Reproduce verbatim the lines from the one containing "de esgoto sem tratamento, mercúrio, produtos" up to and including the one containing "espalha como um".
■ ■ ■
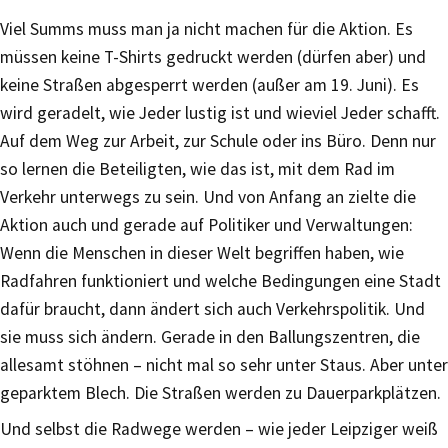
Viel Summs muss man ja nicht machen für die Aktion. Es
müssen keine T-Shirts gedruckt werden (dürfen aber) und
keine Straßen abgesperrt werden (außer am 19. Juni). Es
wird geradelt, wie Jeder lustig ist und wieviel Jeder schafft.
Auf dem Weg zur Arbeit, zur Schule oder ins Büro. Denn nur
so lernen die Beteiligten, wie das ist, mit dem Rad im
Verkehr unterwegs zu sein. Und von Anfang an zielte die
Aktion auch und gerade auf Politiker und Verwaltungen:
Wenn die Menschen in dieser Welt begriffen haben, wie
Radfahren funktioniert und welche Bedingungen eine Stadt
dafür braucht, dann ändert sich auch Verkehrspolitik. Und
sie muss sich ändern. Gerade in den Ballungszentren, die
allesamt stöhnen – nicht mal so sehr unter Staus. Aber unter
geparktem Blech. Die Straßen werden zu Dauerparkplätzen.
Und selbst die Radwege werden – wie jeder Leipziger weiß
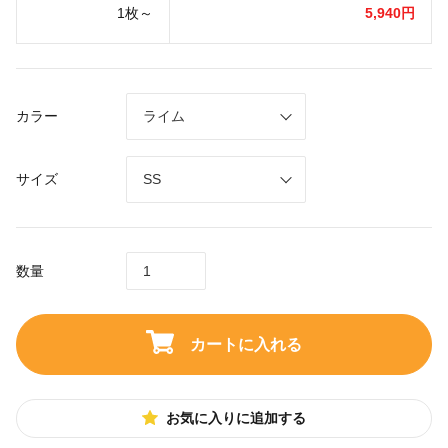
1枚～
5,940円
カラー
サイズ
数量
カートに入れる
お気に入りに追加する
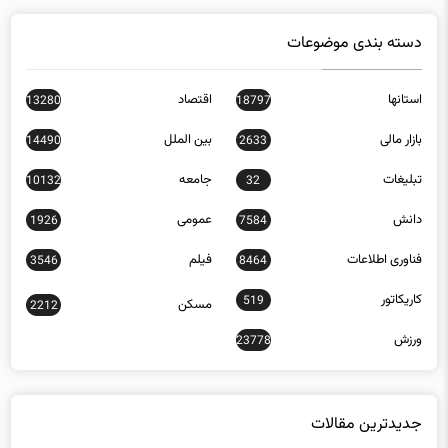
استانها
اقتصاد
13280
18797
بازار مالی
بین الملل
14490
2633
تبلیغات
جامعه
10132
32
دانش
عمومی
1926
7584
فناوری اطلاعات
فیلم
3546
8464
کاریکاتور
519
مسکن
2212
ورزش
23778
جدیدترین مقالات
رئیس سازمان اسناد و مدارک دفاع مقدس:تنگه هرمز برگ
■ ■ ■
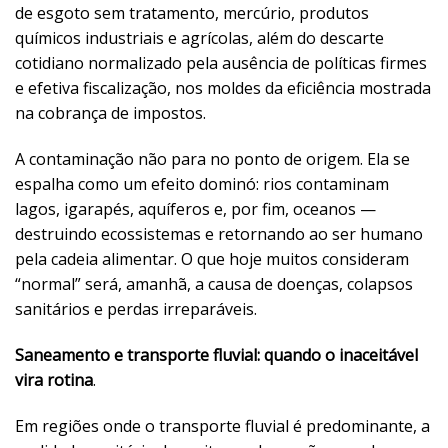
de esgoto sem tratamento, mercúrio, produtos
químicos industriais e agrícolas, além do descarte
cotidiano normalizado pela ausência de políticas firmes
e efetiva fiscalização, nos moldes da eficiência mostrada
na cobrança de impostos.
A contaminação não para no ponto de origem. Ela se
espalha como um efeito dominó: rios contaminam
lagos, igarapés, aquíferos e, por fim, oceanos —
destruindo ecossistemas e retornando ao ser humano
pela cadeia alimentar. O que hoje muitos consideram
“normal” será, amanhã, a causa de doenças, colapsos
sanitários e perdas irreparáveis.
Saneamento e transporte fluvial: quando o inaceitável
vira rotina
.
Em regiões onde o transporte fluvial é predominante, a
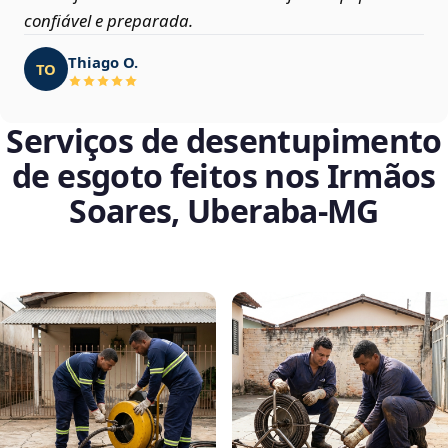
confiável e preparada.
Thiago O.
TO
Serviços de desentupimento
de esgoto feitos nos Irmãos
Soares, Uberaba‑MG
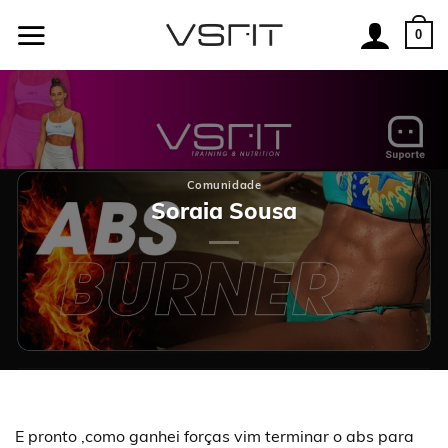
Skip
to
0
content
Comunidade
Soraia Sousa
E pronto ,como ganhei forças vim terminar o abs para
■ ■ ■
Expected answer:
de esgoto sem tratamento, mercúrio, produtos
químicos industriais e agrícolas, além do descarte
cotidiano normalizado pela ausência de políticas firmes
e efetiva fiscalização, nos moldes da eficiência mostrada
na cobrança de impostos.
A contaminação não para no ponto de origem. Ela se
espalha como um efeito dominó: rios contaminam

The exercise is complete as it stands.